Monday, November 23, 2009

Seeing the big picture.....at the end of life.















As a student, learning in the Hem/Onc/BMT unit has been a positive experience primarily because we care for the same patients over a longer term. In many case, patients are in for new diagnosis, post operative, and/or being stabilized towards going home, the outpatient setting, or they are inpatient due to relapse and now our goal is to help them transition toward death.

I've had several opportunities to work with patients who are new to their cancer treatments and those who are at the end of life. Perhaps the most difficult case I've had over the last two weeks is a female patient with Ovarian cancer/mets throughout, whose spouse is in the worst case of denial I've ever witnessed. The patient has intractable pain, unable to tolerate any intervention including sips of water or touching her, and the poor spouse is thinking the next ABX or blood transfusion is going to be the magic bullet. I know how hope and faith serve in rescuing our loved ones in crisis, but this patient had already crossed those turning points. Her body was fighting every intervention and was shutting down in violent opposition.

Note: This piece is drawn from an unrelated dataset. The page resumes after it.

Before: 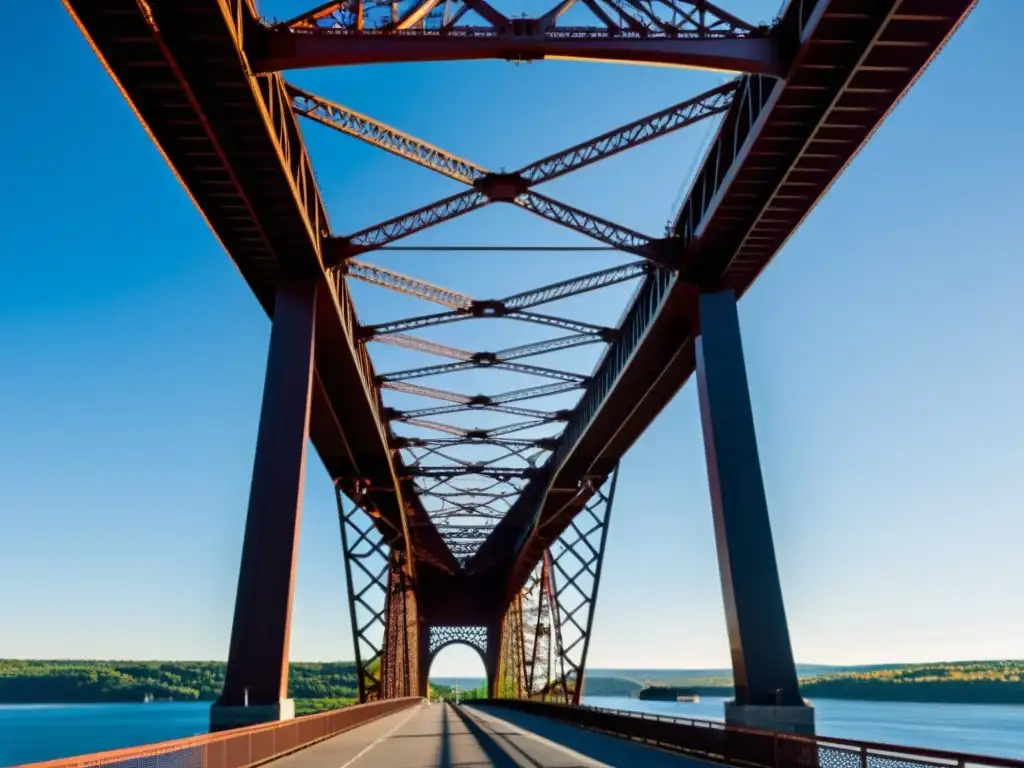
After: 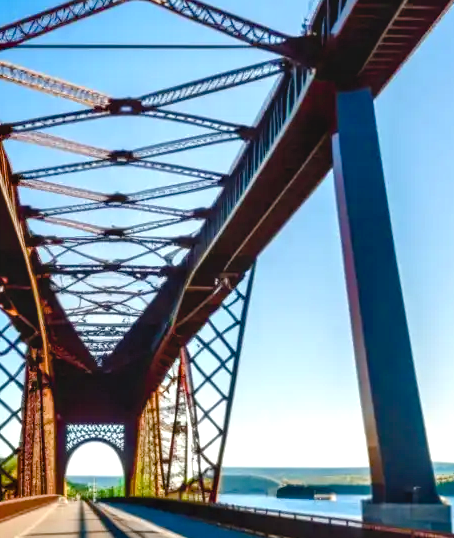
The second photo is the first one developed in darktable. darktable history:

This has been going on for months...with the last month being the most painful: 3+ pitting edema, an abdomen 10X it's normal size, full of cancer. While I was changing and packing her open abdominal wound yesterday, I told her that she needed to get him ready and tell him what she wanted (she wants hospice..he wants her to eat and gets mad at her for not eating. He wants PT to work with her and she is no longer able to bear weight on her joints and cannot tolerate being elevated or turned in bed.) She cries that he doesn't listen and refuses to talk about it. I told her that it is difficult for him to let go, and she needs to help him.

The situation is like a big elephant in the room everyone refuses to acknowledge. She doesn't want anyone touching her due to her intractable pain, but yet, she is a full code, meaning that when her BP, heart rate and respirations slow down or cease, our response is to intervene with full force, including but not limited to CPR, chest cracking/opening/manual massage, mechanical ventilation, vasopressors, fluid resusciation etc.)

Nursing is struggling with this particular patient because medicine has been slow to address it with the spouse. Social work is waiting for nursing and nursing is waiting for medicine and this patient potentially could code any hour and the husband is still thinking his wife is going to beat the end stage diagnosis/prognosis.

Yesterday, the chaplain came by and wanted to know how she was doing. After reviewing the case with him, he took the husband aside and asked him to consider making his wife a no code, explaining what a full code would look like. A body FULL of cancer that has intractable pain should not be cracked open, compressed and pushed full of more fluids. The amount of intervention in a full code would be agonizing for the dying patient. I also talked to the patient about the importance of getting her husband ready...telling him, even though it would be hard for him to hear it, that she wanted to die, that she was ready to die. The body goes through the shutting down process and she has already started that process.

Death is the big elephant in the room that nursing in concert with medicine and psych-social, needs to acknowledge in unison, in order that we might more effectively guide our patients toward the end of their life in a manner that promotes for their optimal comfort, preserves their dignity and assists their loved ones in their grief toward acceptance.

PS: I got a call from my preceptor today that this patient passed away last night, just a few hours after her code status was changed from full to DNR. I was grateful to hear that she passed away peacefully in her sleep, which was the last thing she said to me, "please...let me sleep".

1 comment:

Tracy said...

Oh Tammy, you are a saint to be able to do this work.